Stored data entries
▽

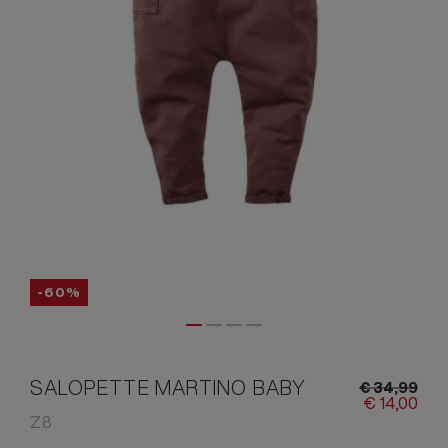
-60%
SALOPETTE MARTINO BABY
€
34,
99
€
14,
00
Z8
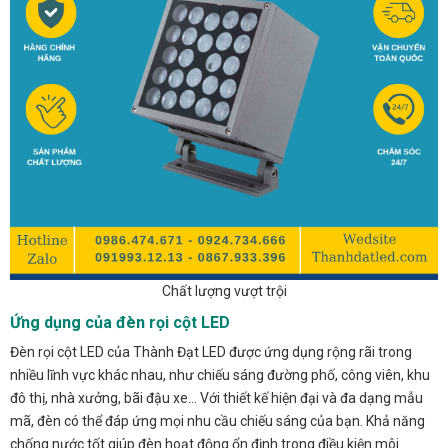
Chất lượng vượt trội
Ứng dụng của đèn rọi cột LED
Đèn rọi cột LED của Thành Đạt LED được ứng dụng rộng rãi trong
nhiều lĩnh vực khác nhau, như chiếu sáng đường phố, công viên, khu
đô thị, nhà xưởng, bãi đậu xe… Với thiết kế hiện đại và đa dạng mẫu
mã, đèn có thể đáp ứng mọi nhu cầu chiếu sáng của bạn. Khả năng
chống nước tốt giúp đèn hoạt động ổn định trong điều kiện môi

△

## Try it
Locate each line of the records containing the string "chiếu" and copy those lines. Matching is case-sensitive.

## Written response
nhiều lĩnh vực khác nhau, như chiếu sáng đường phố, công viên, khu
mã, đèn có thể đáp ứng mọi nhu cầu chiếu sáng của bạn. Khả năng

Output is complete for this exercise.